Check out “Thinking inside the box: system-level failures of tamper proofing” by the University of Cambridge from 2008. It has a few pretty pictures too.

It should be no surprise that the criminals have access to many of the tools and techniques to alter even the most sophisticated anti-tampering technology. It’s interesting to note that there are online tutorials and walkthroughs on many hacking sites and (more importantly) carding forums. Here is just one example:
A carder forum at

If you’re a retailer, what should you be doing to protect yourself from POS (and card reader) tampering? I’m sure there are a number of audit points within the PCI standards that cover this topic but, frankly, it’s so difficult to locate those points and distil them into something immediately actionable I’d recommend the following as a bare minimum:
  • Maintaining a list of the POS terminals and card readers within the store – that includes the type, make, model and serial number. This list and terminals should be checked on a daily basis.

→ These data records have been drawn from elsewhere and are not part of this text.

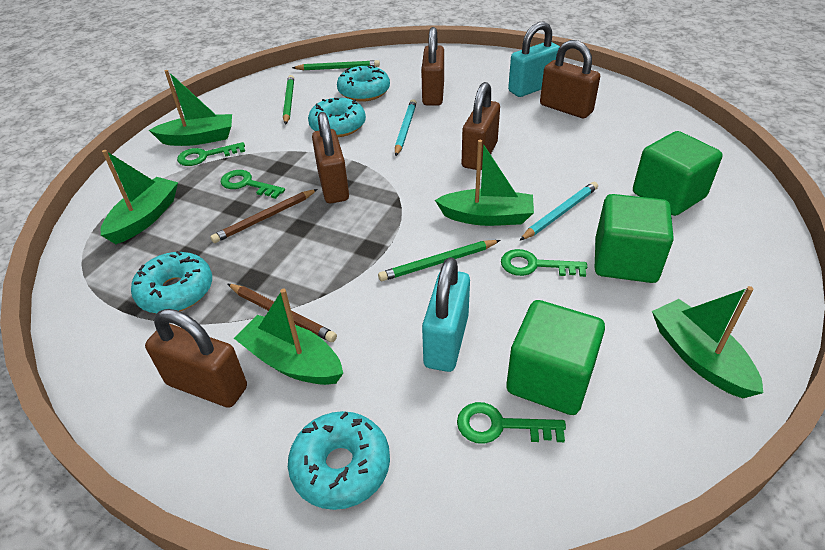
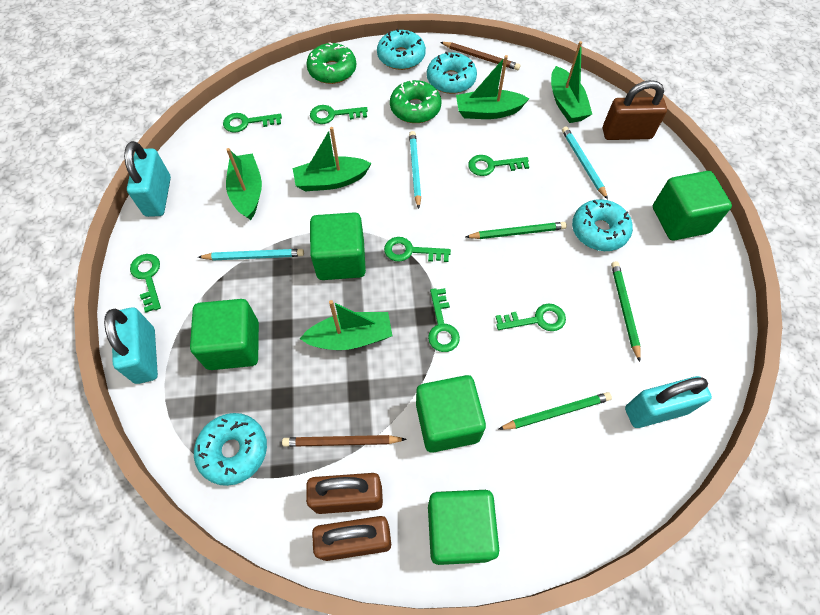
brown padlock: 5 -> 3
green cube: 3 -> 5
green donut: 0 -> 2
green key: 4 -> 7
turquoise padlock: 2 -> 3
turquoise pencil: 2 -> 3

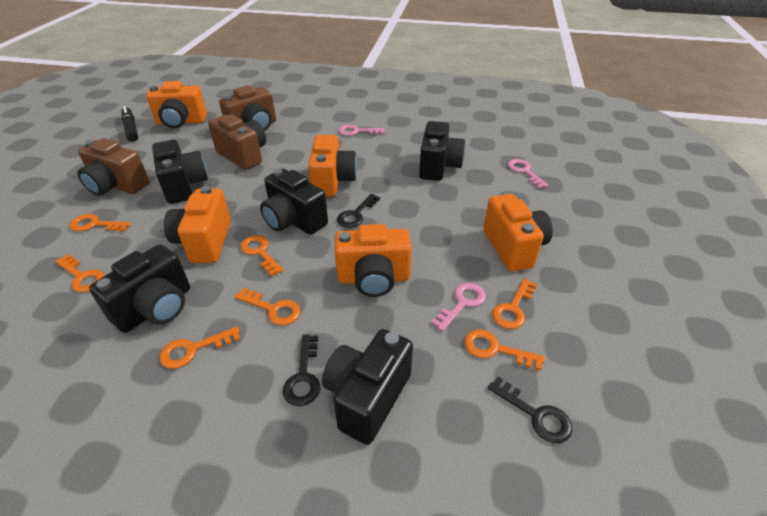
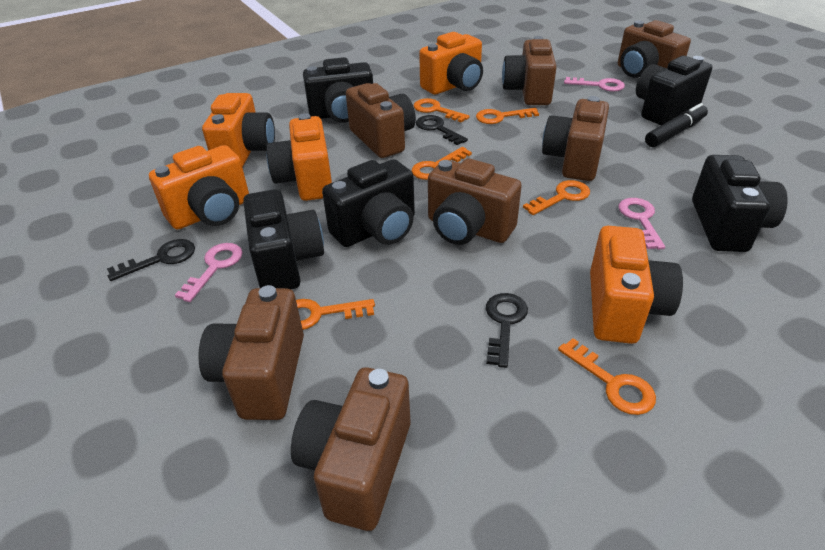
brown camera: 3 -> 7
orange key: 7 -> 6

  • Checking that serial numbers on the terminals match the serial numbers displayed on the terminal screen.
  • Checking for signs of terminal and component tampering; and making sure that staff are trained in identifying evidence of physical tampering.
  • Checking that stickers and other visual identifiers are unchanged.
  • Prohibiting unauthorised people from accessing terminals and any CCTV equipment.
At the end of the day, modifying the card reader and defeating the anti-tampering technologies within them is not a trivial task for the uninitiated… unlike installing a piece of malware, keylogger or battery-powered card skimmer on the POS computer. However, as we’ve already seen with the growing sophistication and almost commoditization of ATM card skimmers (see Brian Krebs excellent series of blogs on the topic: “All about skimmers“), this has become a business and the sophisticated fraud can be achieved with a relatively low investment by the criminal.